=== Begin Enclosure ===

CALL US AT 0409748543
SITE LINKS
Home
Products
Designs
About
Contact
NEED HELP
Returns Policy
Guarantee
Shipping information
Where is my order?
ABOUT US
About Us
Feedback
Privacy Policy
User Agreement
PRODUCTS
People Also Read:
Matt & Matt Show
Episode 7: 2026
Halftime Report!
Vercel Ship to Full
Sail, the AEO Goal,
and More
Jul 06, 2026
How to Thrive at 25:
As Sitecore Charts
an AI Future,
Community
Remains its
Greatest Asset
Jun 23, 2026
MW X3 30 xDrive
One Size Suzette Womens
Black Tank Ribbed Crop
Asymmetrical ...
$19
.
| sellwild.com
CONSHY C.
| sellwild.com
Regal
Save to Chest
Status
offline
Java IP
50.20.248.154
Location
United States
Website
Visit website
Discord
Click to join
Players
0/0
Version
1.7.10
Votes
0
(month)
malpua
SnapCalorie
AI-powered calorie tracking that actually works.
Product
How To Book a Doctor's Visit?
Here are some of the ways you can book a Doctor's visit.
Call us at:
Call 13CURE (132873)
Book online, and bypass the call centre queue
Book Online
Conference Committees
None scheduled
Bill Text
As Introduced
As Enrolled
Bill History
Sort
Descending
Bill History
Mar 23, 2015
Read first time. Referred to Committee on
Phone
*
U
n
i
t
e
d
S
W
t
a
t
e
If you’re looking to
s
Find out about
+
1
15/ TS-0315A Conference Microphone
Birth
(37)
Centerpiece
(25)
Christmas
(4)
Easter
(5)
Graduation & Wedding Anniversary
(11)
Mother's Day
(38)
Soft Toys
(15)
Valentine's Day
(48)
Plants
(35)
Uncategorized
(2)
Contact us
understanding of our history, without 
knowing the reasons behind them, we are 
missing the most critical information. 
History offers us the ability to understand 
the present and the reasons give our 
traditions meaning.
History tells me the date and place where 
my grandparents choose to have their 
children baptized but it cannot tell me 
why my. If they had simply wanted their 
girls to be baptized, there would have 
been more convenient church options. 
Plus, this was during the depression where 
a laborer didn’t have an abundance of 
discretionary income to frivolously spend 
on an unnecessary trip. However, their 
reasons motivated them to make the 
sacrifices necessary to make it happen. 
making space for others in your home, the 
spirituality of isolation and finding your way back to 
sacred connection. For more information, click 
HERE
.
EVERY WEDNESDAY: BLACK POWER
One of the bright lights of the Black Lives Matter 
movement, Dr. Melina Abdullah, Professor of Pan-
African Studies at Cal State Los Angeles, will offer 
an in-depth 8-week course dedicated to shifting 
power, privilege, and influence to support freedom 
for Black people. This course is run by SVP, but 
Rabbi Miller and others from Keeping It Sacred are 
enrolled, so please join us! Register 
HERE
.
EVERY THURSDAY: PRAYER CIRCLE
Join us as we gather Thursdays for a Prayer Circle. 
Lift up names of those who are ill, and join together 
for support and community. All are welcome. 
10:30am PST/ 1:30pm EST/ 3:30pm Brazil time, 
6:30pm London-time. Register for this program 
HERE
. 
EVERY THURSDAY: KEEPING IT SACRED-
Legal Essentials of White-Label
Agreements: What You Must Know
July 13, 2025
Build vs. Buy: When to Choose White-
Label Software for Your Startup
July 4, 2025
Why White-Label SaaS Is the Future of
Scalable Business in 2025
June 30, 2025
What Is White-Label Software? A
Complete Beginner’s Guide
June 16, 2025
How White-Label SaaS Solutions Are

=== End Enclosure ===

• What is being asked: Output these and nothing else: the lines from the one holding "July 4, 2025" through the final line of the entries above, exactly as they appear.

• Problem solution:
July 4, 2025
Why White-Label SaaS Is the Future of
Scalable Business in 2025
June 30, 2025
What Is White-Label Software? A
Complete Beginner’s Guide
June 16, 2025
How White-Label SaaS Solutions Are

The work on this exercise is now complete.